━━━ Records for this exercise
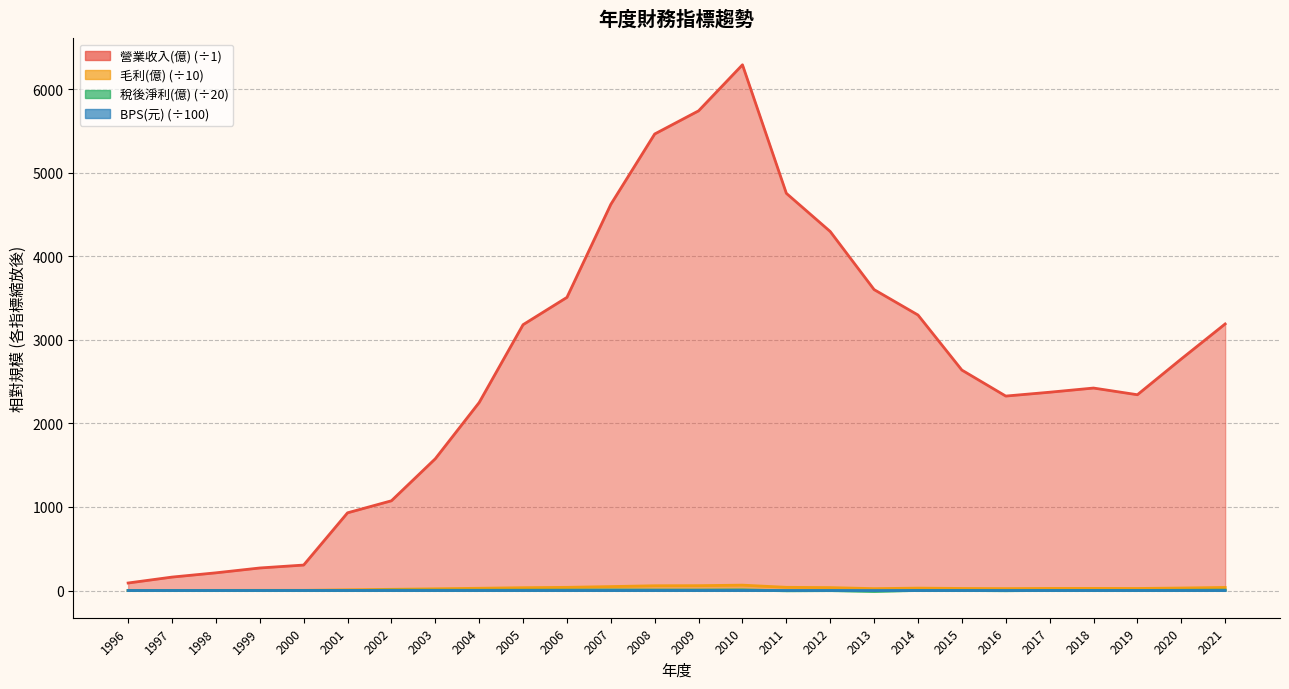

Which label corresponds to the largest value in the chart?

2010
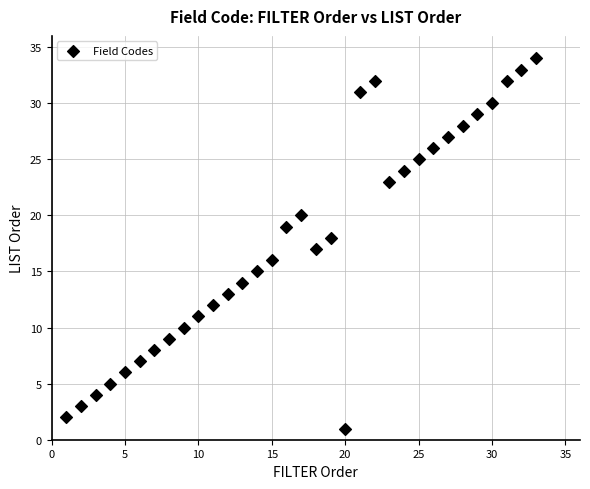

What is the range of X values (max minus min)?

32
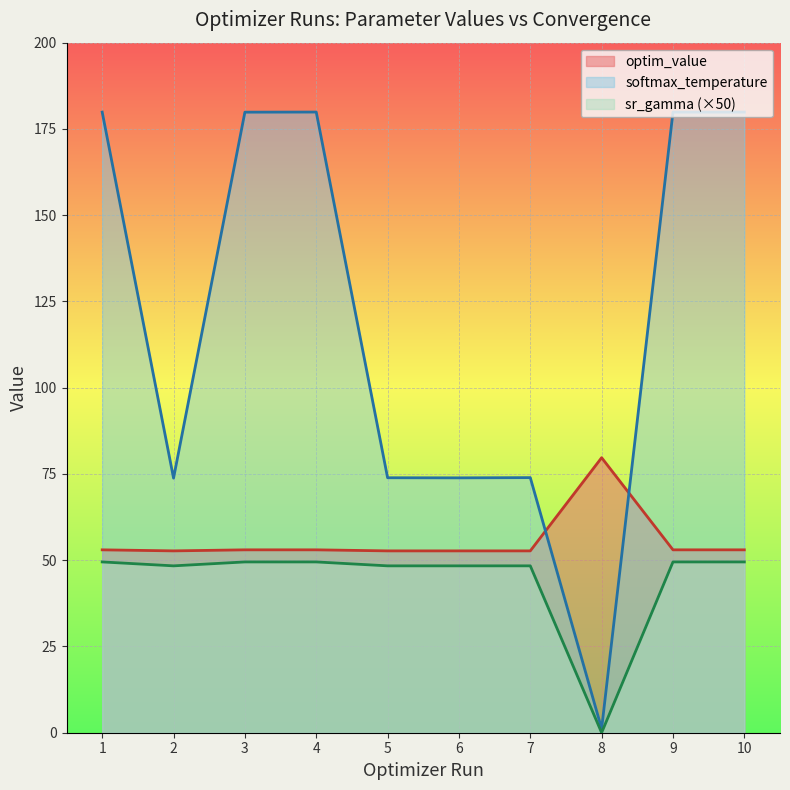

What are all the series names shown in the legend?

optim_value, softmax_temperature, sr_gamma (×50)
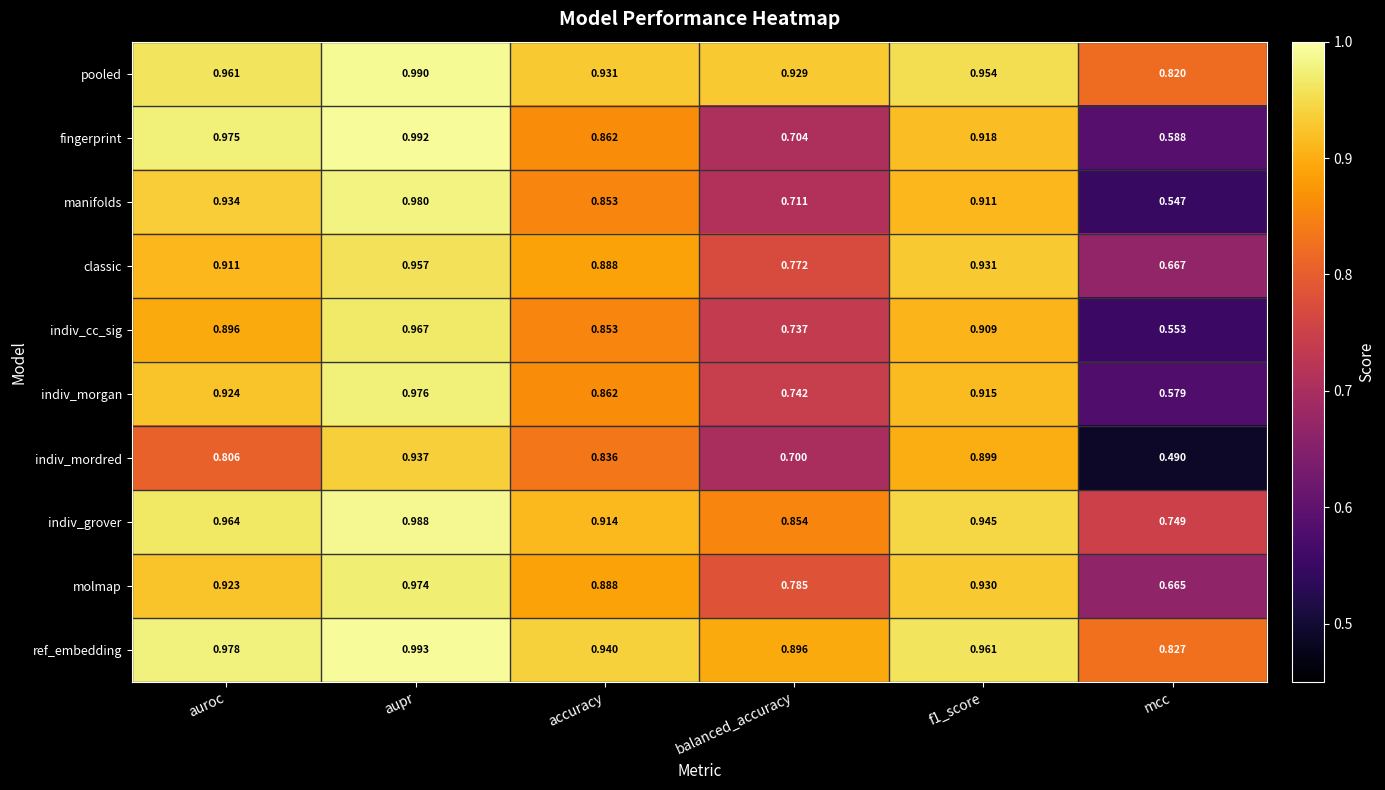

Which series has the largest total across all categories?

ref_embedding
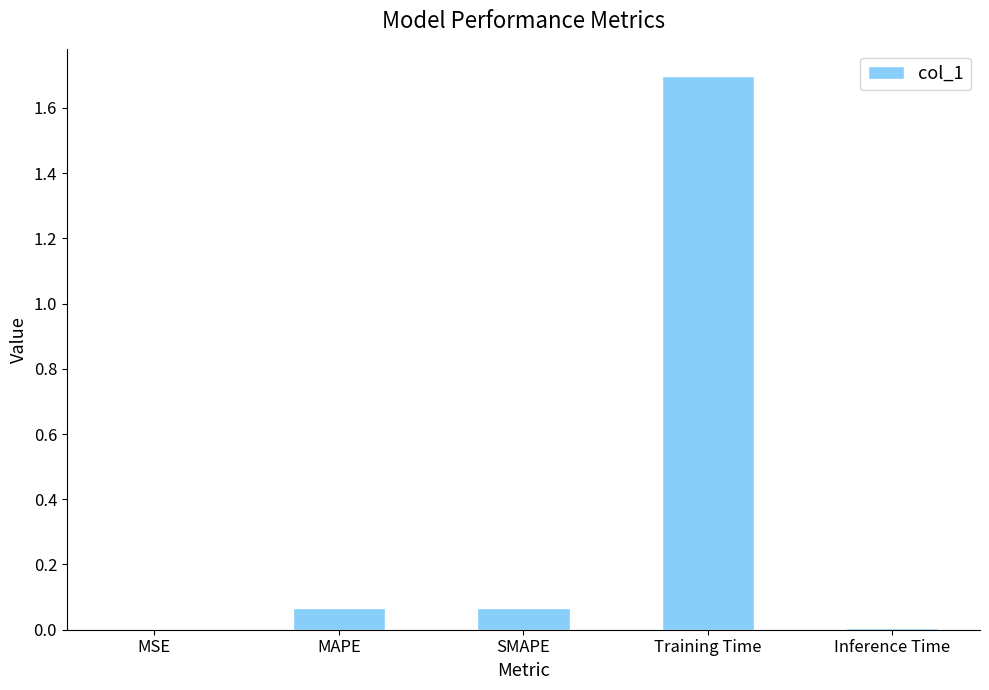

What is the sum of all values?

1.8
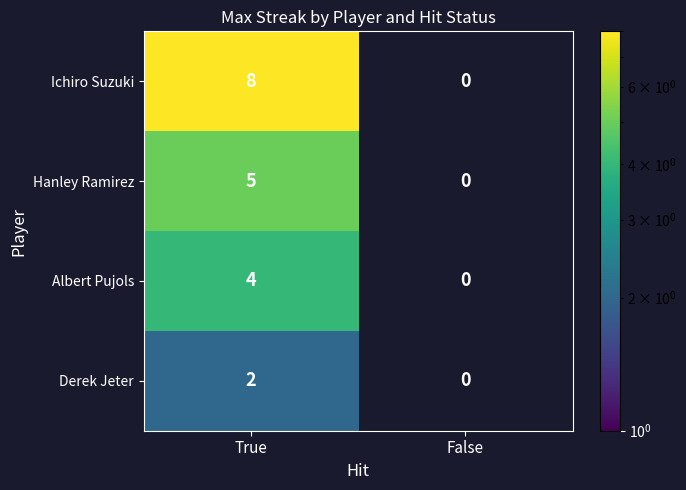

What is the sum of the Hanley Ramirez values at False and True?

5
━━━━━━
Task goal — Return the lines from the start of the rows and stop after the line that contains "What is the sum of all values?". Leave the pictures out.

Result —
Which label corresponds to the largest value in the chart?

2010

What is the range of X values (max minus min)?

32

What are all the series names shown in the legend?

optim_value, softmax_temperature, sr_gamma (×50)

Which series has the largest total across all categories?

ref_embedding

What is the sum of all values?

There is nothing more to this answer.